(What to work on): Transcribe the whole listing exactly; the images stay out.

═══ Data segment ═══

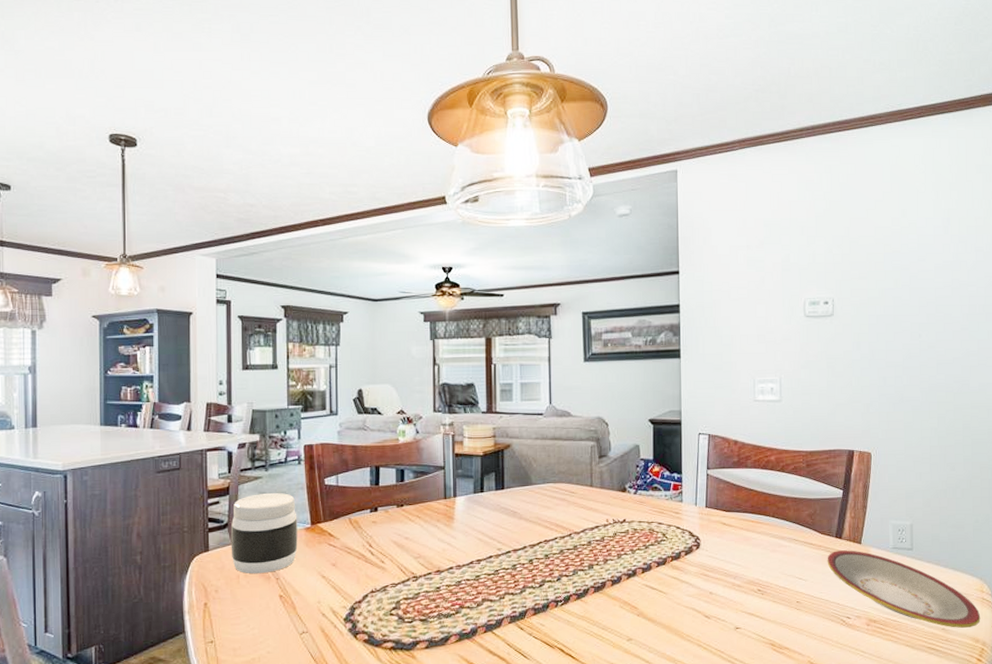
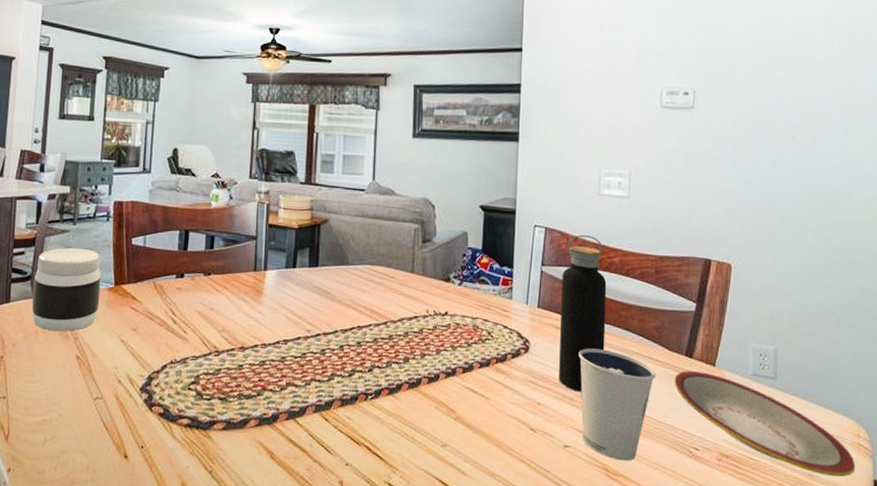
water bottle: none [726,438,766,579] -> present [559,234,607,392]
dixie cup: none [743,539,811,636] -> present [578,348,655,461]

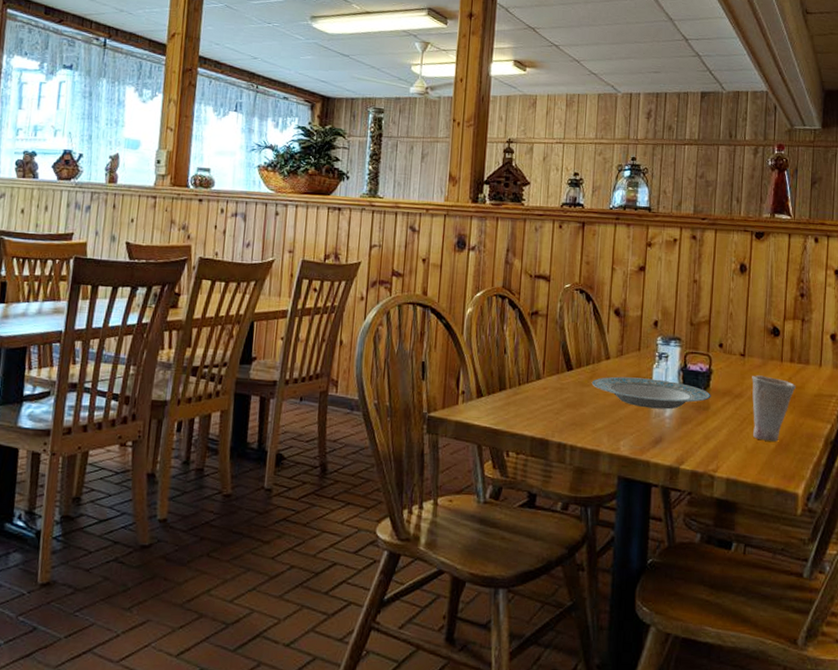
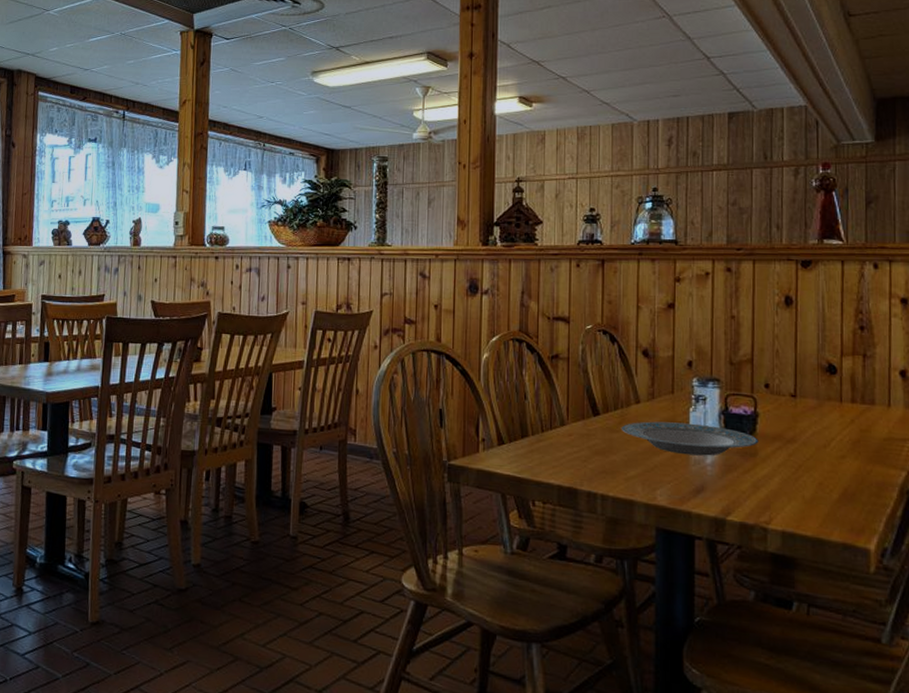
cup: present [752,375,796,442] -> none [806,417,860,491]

═══

(Result of this task):
water bottle: none [726,438,766,579] -> present [559,234,607,392]
dixie cup: none [743,539,811,636] -> present [578,348,655,461]

cup: present [752,375,796,442] -> none [806,417,860,491]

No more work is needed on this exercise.